Researchers have found that polygenic risk scores, which summarize a person's likelihood of developing diseases like diabetes and cancer, can be reverse-engineered to uncover underlying genetic data. This vulnerability raises privacy concerns, potentially allowing identification through public databases or reconstruction by insurers. The discovery highlights risks in sharing such scores, even anonymously.
Polygenic risk scores (PRS) aggregate the effects of numerous single-nucleotide polymorphisms (SNPs) in the genome to estimate disease predispositions. Companies like 23andMe and researchers use these scores to outline health risks, and individuals sometimes share them publicly for interpretation advice.
Traditionally viewed as low-risk for privacy due to the computational complexity of the knapsack problem—akin to deducing a phone number from its digits' sum—PRS are now shown to be exploitable. The key lies in the precise weights, up to 16 digits long, assigned to each SNP's contribution to disease risk, particularly in smaller models.
Gamze Gürsoy at Columbia University in New York explained: “Because the final polygenic risk score is constrained by a finite number of ways you could arrive at that number, and a statistically likely arrangement of the underlying SNPs, it can be deduced with a high degree of accuracy.” Alongside Kirill Nikitin, Gürsoy tested 298 PRS models using 50 or fewer SNPs on genetic data from 2353 individuals.
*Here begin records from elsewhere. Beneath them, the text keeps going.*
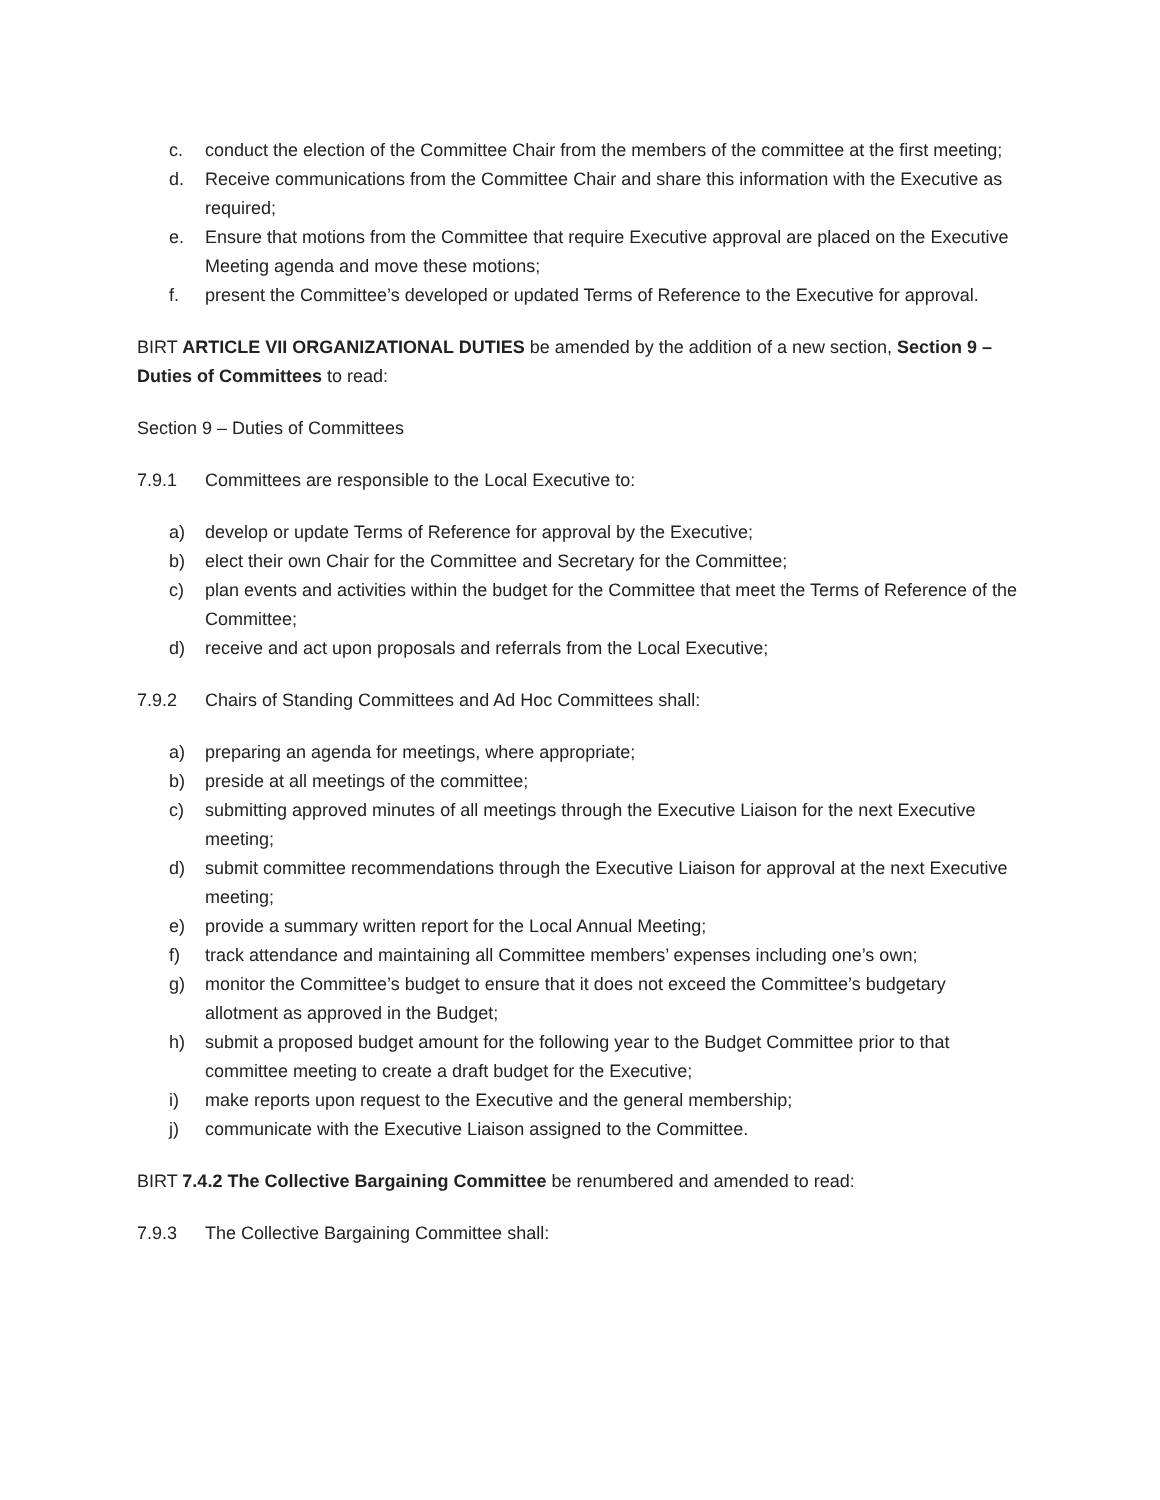c. conduct the election of the Committee Chair from the members of the committee at the first meeting;
d. Receive communications from the Committee Chair and share this information with the Executive as required;
e. Ensure that motions from the Committee that require Executive approval are placed on the Executive Meeting agenda and move these motions;
f. present the Committee’s developed or updated Terms of Reference to the Executive for approval.
BIRT ARTICLE VII ORGANIZATIONAL DUTIES be amended by the addition of a new section, Section 9 – Duties of Committees to read:
Section 9 – Duties of Committees
7.9.1 Committees are responsible to the Local Executive to:
a) develop or update Terms of Reference for approval by the Executive;
b) elect their own Chair for the Committee and Secretary for the Committee;
c) plan events and activities within the budget for the Committee that meet the Terms of Reference of the Committee;
d) receive and act upon proposals and referrals from the Local Executive;
7.9.2 Chairs of Standing Committees and Ad Hoc Committees shall:
a) preparing an agenda for meetings, where appropriate;
b) preside at all meetings of the committee;
c) submitting approved minutes of all meetings through the Executive Liaison for the next Executive meeting;
d) submit committee recommendations through the Executive Liaison for approval at the next Executive meeting;
e) provide a summary written report for the Local Annual Meeting;
f) track attendance and maintaining all Committee members’ expenses including one’s own;
g) monitor the Committee’s budget to ensure that it does not exceed the Committee’s budgetary allotment as approved in the Budget;
h) submit a proposed budget amount for the following year to the Budget Committee prior to that committee meeting to create a draft budget for the Executive;
i) make reports upon request to the Executive and the general membership;
j) communicate with the Executive Liaison assigned to the Committee.
BIRT 7.4.2 The Collective Bargaining Committee be renumbered and amended to read:
7.9.3 The Collective Bargaining Committee shall:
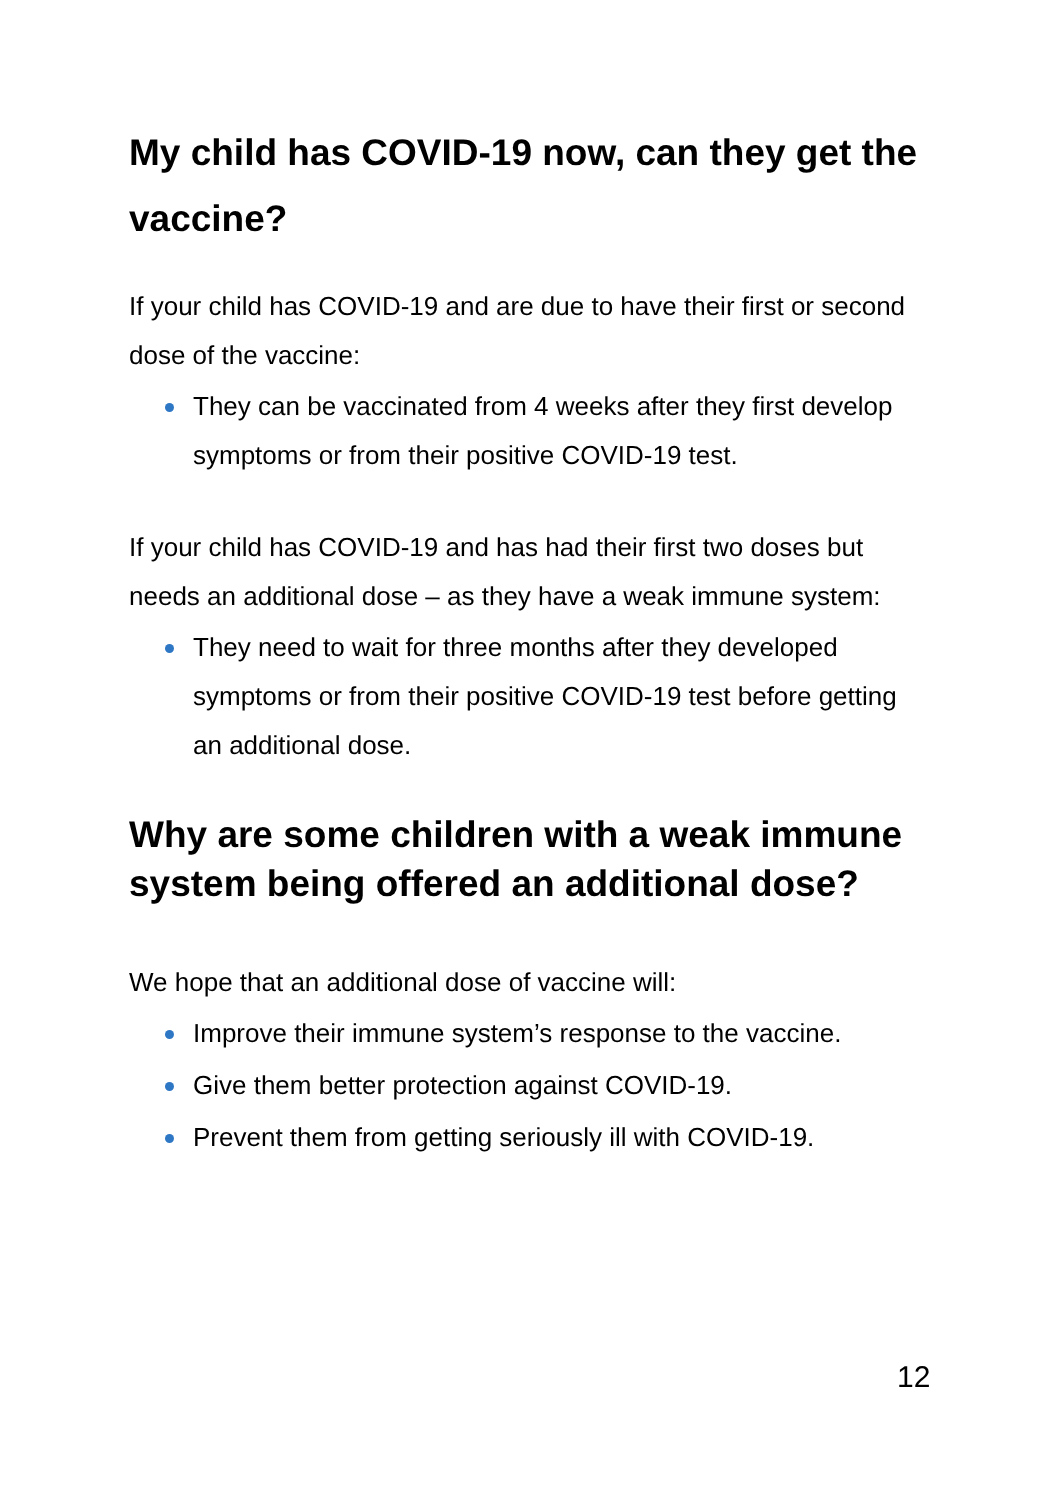My child has COVID-19 now, can they get the vaccine?
If your child has COVID-19 and are due to have their first or second dose of the vaccine:
They can be vaccinated from 4 weeks after they first develop symptoms or from their positive COVID-19 test.
If your child has COVID-19 and has had their first two doses but needs an additional dose – as they have a weak immune system:
They need to wait for three months after they developed symptoms or from their positive COVID-19 test before getting an additional dose.
Why are some children with a weak immune system being offered an additional dose?
We hope that an additional dose of vaccine will:
Improve their immune system’s response to the vaccine.
Give them better protection against COVID-19.
Prevent them from getting seriously ill with COVID-19.
12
By calculating possible genomes and filtering improbable mutations, they daisy-chained attacks across models, achieving 94.6 percent accuracy in reconstructing genotypes and predicting 2450 SNPs per person.
Notably, just 27 SNPs sufficed to identify someone in a database of 500,000 samples, with up to 90 percent precision for relatives. Individuals of African and East Asian descent faced higher identification risks due to underrepresentation in genetic databases. Gürsoy noted that 447 small, high-precision models in a public database are vulnerable.
“We wanted to point out that the risk is low, but under [some conditions], there might still be some leakage,” Gürsoy said, urging caution in research designs involving vulnerable groups. Ying Wang at Massachusetts General Hospital acknowledged existing data protections and computational limits but recommended treating small models as sensitive in clinical contexts and consent processes.
The findings stem from a preprint on bioRxiv (DOI: 10.64898/2026.02.16.706191).